Well, if by kill, you mean died on the vine, this cover did just that. Apparently, most of our readers thought it was a joke cover and that we had Photoshopped the goggles on him. Just to rub salt in my wounds we later ran the same old photo of Sitting Bull, sans goggles, and it sold very well. The moral: sometimes you can be too cute for the room, or, when in doubt, go with the bland one that everyone knows. Speaking of knucklehead moves, we fought over this next cover for several weeks and I finally made a decison to run it, with a bet of $100 because I was convinced it would sell like crazy.
Turns out, I was the crazy one and the cover sold poorly with conventional wisdom being the figures on the cover were too small.
Perhaps the biggest shock to me is that in the history world, sex apparently doesn't sell. At least on the cover of True West. I thought this cover would do major box office, but it did not.

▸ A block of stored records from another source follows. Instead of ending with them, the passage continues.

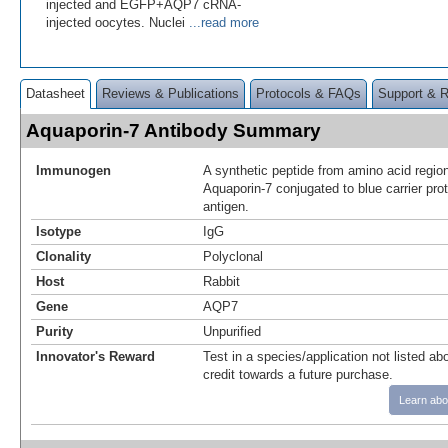
injected and EGFP+AQP7 cRNA-
injected oocytes. Nuclei
...read more
Datasheet
Reviews & Publications
Protocols & FAQs
Support & 
Aquaporin-7 Antibody Summary
Immunogen
A synthetic peptide from amino acid regio
Aquaporin-7 conjugated to blue carrier pro
antigen.
Isotype
IgG
Clonality
Polyclonal
Host
Rabbit
Gene
AQP7
Purity
Unpurified
Innovator's Reward
Test in a species/application not listed abo
credit towards a future purchase.
Learn abo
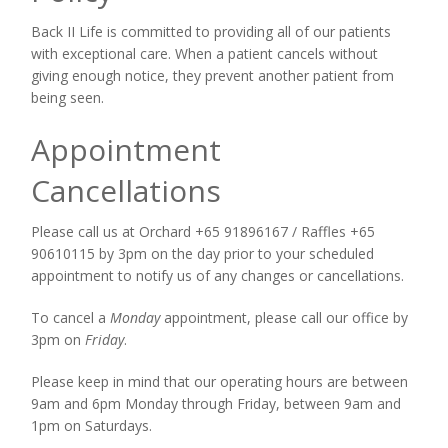
Back II Life is committed to providing all of our patients
with exceptional care. When a patient cancels without
giving enough notice, they prevent another patient from
being seen.
Appointment
Cancellations
Please call us at Orchard +65 91896167 / Raffles +65
90610115 by 3pm on the day prior to your scheduled
appointment to notify us of any changes or cancellations.
To cancel a
Monday
appointment, please call our office by
3pm on
Friday
.
Please keep in mind that our operating hours are between
9am and 6pm Monday through Friday, between 9am and
1pm on Saturdays.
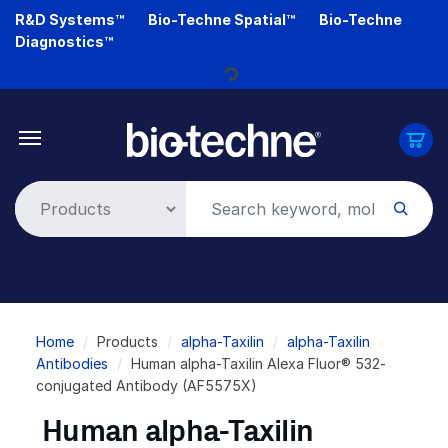
Skip
R&D Systems™
Bio-Techne Spatial™
Bio-Techne
to
Diagnostics™
main
content
Loading...
Breadcrumb
Home
Products
alpha-Taxilin
alpha-Taxilin
Antibodies
Human alpha-Taxilin Alexa Fluor® 532-
conjugated Antibody (AF5575X)
Human alpha-Taxilin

I couldn't figure out why and one day, a couple from Wyoming came in the store and, just looking at them, I knew they were ranch folk, so I pointed out the Jane Russell cover, above, and asked them why they thought it sold poorly. The cowboy didn't even take his hands out of his jeans, he merely pointed at the cover with his chin and smirked: "Might as well put a RED Light on it." Which I took to mean, she was too wanton, too loose and he wanted nothing to do with her? Still not sure that is legit, but there you go.
And, finally, here's one I am actually proud of but it didn't do well on the newsstand.
All told, I think you can rest assured I know a little bit about what sells and a whole lot of nothing about what will not. Still, I soldier on, knowing that in the end, I really don't know what I'm talking about, but I sure do love talking about it.
"You can't judge a book by the cover but you damn sure can sell magazines that way."
"Nobody knows anything. . .not one person in the entire motion picture field knows for a certainty what's going to work. Every time out it's a guess and, if you're lucky, an educated one."